Arc Forumnew | comments | leaders | submitlogin
Discussion on ranking algorithms
1 point by marrone 4381 days ago | 2 comments

this relates to the news.yc source that was included with the arc2 source. Huge props to the YC people for putting this out there. I love just being able to look and learn from their own code.

I see that news.yc uses a ranking algorithm (news.arc source starting at line 186) that uses the age in hours of the votes to calculate the score. I find that very interesting because I once tried to determine a good algorithm for ranking things and ran into the same problem that news.yc has, for which they handle with the rerank-random function (line 237). Basically the problem is that stories' scores wont deprecate until another vote has been cast upon them.

Their comments explain: "; If something rose high then stopped getting votes, its score would ; decline but it would stay near the top. Newly inserted stories would ; thus get stuck in front of it. I avoid this by regularly adjusting ; the rank of a random top story."

An alternative approach I considered was giving each item a base score based off number of days (for example) since a fixed point in the past (eg Jan 1, 1970) . That way each item will degrade relative to newer items without ever needing another vote, since newer items gain the advantage of a larger base score in the calculation.
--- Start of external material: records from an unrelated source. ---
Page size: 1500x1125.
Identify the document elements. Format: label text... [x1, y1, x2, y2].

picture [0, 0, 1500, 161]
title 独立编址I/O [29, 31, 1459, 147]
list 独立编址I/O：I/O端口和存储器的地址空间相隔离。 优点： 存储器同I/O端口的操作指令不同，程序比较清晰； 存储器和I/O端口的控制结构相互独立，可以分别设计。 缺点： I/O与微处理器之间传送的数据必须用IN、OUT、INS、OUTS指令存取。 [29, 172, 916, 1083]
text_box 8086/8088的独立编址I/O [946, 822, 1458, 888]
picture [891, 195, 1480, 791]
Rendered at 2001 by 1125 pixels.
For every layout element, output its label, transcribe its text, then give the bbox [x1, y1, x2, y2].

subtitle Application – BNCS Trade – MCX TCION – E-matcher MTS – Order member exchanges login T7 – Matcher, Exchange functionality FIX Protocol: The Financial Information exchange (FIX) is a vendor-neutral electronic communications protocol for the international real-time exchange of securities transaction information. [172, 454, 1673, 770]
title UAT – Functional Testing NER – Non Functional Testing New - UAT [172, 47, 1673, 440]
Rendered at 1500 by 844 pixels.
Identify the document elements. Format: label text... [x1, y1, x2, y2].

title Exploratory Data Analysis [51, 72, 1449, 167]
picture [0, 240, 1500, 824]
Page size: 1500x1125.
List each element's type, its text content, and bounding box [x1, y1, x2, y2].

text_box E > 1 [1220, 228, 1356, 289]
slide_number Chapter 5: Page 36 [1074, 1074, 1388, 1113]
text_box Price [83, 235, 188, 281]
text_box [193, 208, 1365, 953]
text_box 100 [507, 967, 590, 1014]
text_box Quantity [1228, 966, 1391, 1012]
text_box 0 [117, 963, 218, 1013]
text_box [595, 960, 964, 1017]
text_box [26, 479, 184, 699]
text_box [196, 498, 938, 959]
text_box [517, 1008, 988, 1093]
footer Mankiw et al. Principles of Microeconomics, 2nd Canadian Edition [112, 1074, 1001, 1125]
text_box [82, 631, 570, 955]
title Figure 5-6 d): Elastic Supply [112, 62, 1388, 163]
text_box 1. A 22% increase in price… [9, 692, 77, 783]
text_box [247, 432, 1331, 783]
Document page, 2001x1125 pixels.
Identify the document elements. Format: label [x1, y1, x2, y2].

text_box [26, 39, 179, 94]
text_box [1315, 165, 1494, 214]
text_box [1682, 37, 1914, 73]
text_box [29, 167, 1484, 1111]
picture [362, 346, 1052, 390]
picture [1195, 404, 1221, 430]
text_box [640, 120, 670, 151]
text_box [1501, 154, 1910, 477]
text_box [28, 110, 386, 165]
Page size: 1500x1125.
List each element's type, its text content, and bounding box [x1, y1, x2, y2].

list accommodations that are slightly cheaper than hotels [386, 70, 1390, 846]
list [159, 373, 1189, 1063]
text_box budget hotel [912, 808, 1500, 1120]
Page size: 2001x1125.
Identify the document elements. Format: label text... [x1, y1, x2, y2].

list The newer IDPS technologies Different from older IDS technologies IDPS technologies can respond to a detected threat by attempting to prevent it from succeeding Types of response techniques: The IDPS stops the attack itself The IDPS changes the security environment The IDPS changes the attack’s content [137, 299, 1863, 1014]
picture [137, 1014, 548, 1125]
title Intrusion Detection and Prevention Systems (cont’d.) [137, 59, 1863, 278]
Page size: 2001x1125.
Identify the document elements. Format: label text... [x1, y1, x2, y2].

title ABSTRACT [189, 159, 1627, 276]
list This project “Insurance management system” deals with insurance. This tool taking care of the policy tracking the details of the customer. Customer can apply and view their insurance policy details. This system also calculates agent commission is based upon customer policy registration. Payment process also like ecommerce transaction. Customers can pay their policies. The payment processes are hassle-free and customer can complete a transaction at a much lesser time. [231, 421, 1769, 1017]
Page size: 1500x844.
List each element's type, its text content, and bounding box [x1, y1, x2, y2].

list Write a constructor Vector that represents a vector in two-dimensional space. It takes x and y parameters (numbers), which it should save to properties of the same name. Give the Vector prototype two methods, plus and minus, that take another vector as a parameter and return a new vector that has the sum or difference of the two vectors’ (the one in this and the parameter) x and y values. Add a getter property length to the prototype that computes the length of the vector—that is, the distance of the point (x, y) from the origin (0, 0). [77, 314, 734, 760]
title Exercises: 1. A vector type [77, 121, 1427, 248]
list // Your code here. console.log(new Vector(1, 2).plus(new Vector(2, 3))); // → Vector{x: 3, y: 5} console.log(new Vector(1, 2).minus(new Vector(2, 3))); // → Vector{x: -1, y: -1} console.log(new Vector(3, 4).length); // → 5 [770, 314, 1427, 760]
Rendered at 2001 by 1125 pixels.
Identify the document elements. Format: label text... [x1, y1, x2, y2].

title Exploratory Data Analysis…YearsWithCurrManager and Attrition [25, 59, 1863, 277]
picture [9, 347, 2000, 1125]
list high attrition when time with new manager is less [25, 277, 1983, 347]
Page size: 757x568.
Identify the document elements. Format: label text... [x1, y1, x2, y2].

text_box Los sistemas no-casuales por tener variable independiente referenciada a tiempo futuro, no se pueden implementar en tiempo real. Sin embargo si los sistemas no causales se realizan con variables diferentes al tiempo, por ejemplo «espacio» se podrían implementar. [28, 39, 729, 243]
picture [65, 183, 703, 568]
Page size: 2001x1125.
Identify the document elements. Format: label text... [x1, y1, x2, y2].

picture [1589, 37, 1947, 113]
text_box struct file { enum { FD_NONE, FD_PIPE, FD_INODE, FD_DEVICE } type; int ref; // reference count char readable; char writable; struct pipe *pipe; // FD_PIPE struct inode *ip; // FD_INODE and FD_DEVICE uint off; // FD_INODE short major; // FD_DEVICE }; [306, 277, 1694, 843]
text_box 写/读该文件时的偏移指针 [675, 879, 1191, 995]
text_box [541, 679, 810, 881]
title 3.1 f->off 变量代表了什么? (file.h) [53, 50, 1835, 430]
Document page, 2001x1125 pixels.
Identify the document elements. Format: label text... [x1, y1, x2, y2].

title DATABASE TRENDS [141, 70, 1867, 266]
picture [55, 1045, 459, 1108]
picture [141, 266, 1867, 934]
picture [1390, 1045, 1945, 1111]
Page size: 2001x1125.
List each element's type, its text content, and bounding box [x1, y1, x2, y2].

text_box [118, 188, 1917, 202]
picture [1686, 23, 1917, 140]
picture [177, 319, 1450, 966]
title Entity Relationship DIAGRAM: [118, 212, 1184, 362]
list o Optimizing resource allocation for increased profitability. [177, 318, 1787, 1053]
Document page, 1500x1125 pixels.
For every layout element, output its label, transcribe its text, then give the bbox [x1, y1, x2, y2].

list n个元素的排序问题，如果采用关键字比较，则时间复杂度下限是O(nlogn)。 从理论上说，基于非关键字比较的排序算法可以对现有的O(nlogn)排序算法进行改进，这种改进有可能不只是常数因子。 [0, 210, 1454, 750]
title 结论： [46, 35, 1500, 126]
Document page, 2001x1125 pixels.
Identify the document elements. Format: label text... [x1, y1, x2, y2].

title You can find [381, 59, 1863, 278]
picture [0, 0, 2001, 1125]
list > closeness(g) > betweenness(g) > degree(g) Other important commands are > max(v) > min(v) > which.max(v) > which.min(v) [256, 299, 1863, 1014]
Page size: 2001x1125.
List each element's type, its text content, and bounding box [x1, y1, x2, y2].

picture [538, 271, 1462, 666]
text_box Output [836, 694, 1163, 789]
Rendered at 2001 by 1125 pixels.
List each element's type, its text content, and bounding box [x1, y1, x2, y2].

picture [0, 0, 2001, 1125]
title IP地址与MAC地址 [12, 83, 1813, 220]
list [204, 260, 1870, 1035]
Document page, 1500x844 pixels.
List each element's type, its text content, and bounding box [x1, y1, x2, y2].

Anyways, I just wanted to give huge props for the source to news.yc and being able to learn from the masters themselves.

Sorry, is this a post for news.yc or these forums???

1 point by lojic 4380 days ago | link

Are you sure you read the source right?

It looks to me like it's the age of the story that's considered, not the age of the vote. Apparently, the stories only have their rank adjusted when a vote is made, so the solution was to have something in addition to voting drive the adjustment - in this case, randomly selecting a story.


1 point by byronsalty 4381 days ago | link

This approach seems like it would work but it would probably be odd because scores would be ever increasing. Eventually the scores for the site would get extremely high.